Néanmoins, le retour au sol des matières organiques suppose un respect rigoureux de la réglementation et des bonnes pratiques pour limiter les risques pour la santé et l’environnement.

Les matières organiques fournissent de nombreux services agronomiques et environnementaux. Dans les sols, les matières organiques sont essentielles au bon fonctionnement et à la durabilité des écosystèmes agricoles et forestiers. En premier lieu, elles constituent l’alimentation des organismes vivants du sol, microorganismes et faune. Un sol riche en matières organiques favorisera la présence de ces organismes nombreux et variés, et donc la biodiversité. Elles accroissent également la stabilité du sol et jouent le rôle d’éponge pour retenir l’eau et de nombreux éléments nutritifs, essentiels aux plantes. La porosité du sol est améliorée, l’eau et l’air circulent mieux dans le sol, ce qui permet aux racines de coloniser plus facilement le sol et d’éviter leur asphyxie.

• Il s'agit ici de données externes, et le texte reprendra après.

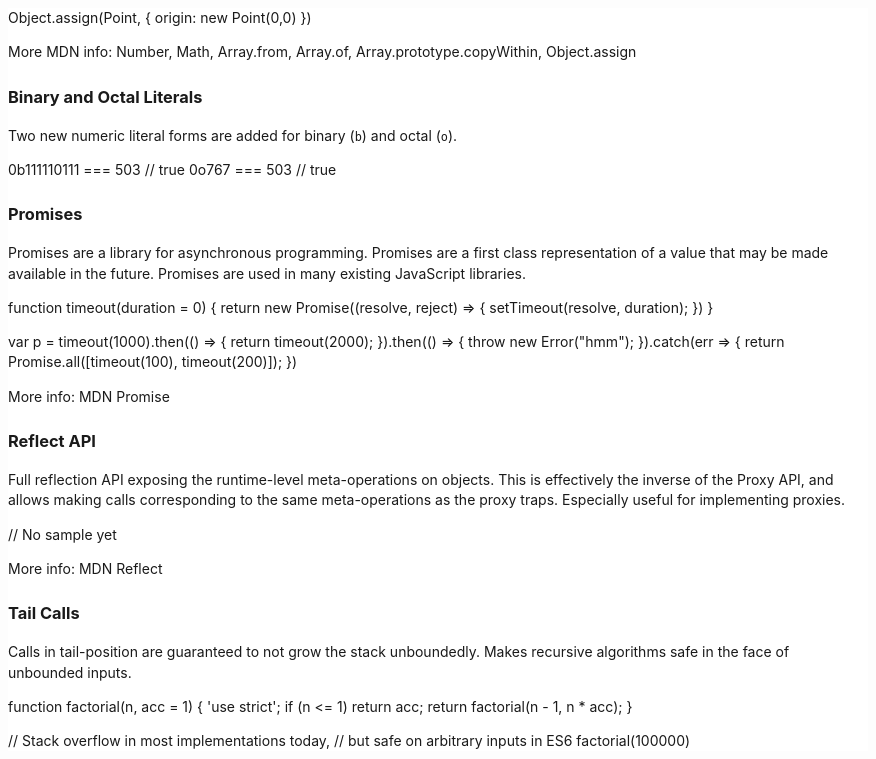 Object.assign(Point, { origin: new Point(0,0) })

More MDN info: Number, Math, Array.from, Array.of, Array.prototype.copyWithin, Object.assign

### Binary and Octal Literals

Two new numeric literal forms are added for binary (`b`) and octal (`o`).

0b111110111 \=== 503 // true
0o767 \=== 503 // true

### Promises

Promises are a library for asynchronous programming. Promises are a first class representation of a value that may be made available in the future. Promises are used in many existing JavaScript libraries.

function timeout(duration \= 0) {
    return new Promise((resolve, reject) \=> {
        setTimeout(resolve, duration);
    })
}

var p \= timeout(1000).then(() \=> {
    return timeout(2000);
}).then(() \=> {
    throw new Error("hmm");
}).catch(err \=> {
    return Promise.all(\[timeout(100), timeout(200)\]);
})

More info: MDN Promise

### Reflect API

Full reflection API exposing the runtime-level meta-operations on objects. This is effectively the inverse of the Proxy API, and allows making calls corresponding to the same meta-operations as the proxy traps. Especially useful for implementing proxies.

// No sample yet

More info: MDN Reflect

### Tail Calls

Calls in tail-position are guaranteed to not grow the stack unboundedly. Makes recursive algorithms safe in the face of unbounded inputs.

function factorial(n, acc \= 1) {
    'use strict';
    if (n <= 1) return acc;
    return factorial(n \- 1, n \* acc);
}

// Stack overflow in most implementations today,
// but safe on arbitrary inputs in ES6
factorial(100000)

Néanmoins, lors de la minéralisation des matières organiques, des gaz notamment à effet de serre (CO2, N2O ou CH4 selon les conditions de dégradation) sont émis et des polluants (nitrate, phosphate, éléments traces métalliques, contaminants organiques) peuvent être relâchés. Il est donc important de reconstituer au fur et à mesure le stock de matières organiques afin de préserver la fertilité des sols et les stocks de carbone tout en limitant les transferts des éventuels contaminants. Pour cela, les principaux leviers consistent à maintenir des apports organiques via les résidus végétaux et/ou par des apports exogènes conformes à la réglementation.

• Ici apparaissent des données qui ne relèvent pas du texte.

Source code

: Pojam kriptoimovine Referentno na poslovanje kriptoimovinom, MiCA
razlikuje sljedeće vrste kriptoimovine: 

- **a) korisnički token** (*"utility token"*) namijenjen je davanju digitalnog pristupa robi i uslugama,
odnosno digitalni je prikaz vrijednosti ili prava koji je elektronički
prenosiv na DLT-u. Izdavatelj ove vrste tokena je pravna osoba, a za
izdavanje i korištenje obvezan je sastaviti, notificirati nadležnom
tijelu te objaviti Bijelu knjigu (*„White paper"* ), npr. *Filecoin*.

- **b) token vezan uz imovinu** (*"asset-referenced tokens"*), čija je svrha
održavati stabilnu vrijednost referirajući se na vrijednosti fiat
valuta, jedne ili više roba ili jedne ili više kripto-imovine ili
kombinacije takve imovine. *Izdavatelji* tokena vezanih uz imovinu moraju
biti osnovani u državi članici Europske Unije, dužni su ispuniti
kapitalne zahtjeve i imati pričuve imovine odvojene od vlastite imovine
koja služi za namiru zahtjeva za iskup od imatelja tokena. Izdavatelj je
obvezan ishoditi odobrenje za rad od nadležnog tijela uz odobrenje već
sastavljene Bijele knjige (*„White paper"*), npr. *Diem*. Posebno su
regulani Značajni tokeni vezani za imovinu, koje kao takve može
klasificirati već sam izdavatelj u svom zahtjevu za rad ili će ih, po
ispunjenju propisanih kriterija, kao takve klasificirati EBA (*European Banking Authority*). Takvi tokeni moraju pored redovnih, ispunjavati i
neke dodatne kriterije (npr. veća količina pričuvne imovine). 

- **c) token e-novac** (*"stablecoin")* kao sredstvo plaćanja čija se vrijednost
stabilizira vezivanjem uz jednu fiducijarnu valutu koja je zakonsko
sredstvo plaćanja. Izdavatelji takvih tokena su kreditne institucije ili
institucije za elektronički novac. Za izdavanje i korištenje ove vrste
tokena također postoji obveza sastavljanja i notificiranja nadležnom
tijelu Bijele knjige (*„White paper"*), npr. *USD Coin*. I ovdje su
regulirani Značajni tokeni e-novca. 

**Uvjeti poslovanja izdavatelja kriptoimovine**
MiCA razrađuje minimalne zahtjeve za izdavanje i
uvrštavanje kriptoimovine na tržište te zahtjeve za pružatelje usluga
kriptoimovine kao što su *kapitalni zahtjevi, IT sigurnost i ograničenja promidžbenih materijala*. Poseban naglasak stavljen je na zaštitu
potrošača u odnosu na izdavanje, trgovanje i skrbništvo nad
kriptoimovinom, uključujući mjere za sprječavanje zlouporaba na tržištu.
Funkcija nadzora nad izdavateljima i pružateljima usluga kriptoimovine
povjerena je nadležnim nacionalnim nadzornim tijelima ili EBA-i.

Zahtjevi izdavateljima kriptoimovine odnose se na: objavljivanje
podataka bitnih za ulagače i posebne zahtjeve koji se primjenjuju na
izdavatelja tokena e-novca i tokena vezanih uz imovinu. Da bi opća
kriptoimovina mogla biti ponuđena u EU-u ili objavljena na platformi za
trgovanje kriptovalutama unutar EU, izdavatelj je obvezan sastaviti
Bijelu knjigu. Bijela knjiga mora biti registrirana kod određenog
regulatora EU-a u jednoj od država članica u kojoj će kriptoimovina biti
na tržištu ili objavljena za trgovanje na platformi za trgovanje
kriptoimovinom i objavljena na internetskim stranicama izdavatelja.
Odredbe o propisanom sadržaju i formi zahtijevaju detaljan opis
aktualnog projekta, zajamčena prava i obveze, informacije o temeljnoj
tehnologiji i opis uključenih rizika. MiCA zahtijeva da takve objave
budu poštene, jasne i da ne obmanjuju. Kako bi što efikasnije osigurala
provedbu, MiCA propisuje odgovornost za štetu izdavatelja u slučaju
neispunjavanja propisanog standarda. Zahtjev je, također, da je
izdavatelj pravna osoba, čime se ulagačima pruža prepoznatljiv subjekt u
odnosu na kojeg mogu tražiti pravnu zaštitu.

Ainsi, l’usage des Matières fertilisantes d’origine résiduaire (Mafor) fait partie des leviers de l’agriculture pour la lutte contre le changement climatique et pour la préservation de la qualité des sols. Les Mafor regroupent les effluents d’élevage et les boues d’épuration brutes ou traitées (méthanisation, compostage, chaulage, déshydratation, etc.), ou d’autres déchets organiques urbains et effluents industriels organiques. Riches en matières organiques et en nutriments (N, P, K), elles sont utilisées pour amender les sols et fertiliser les cultures. Leur usage permet également le recyclage du phosphore, indispensable puisque les gisements naturels sont en voie d’épuisement. II constitue également un axe du développement territorial de l’économie circulaire nécessitant l’association d’une diversité d’acteurs professionnels, civils et publics : agriculteurs, collectivités et autres producteurs de déchets organiques et associations environnementales. Néanmoins, la présence de contaminants métalliques, biologiques et/ou organiques suppose le respect rigoureux des réglementations et des bonnes pratiques agronomiques, ainsi que la poursuite des efforts pour améliorer la qualité des Mafor.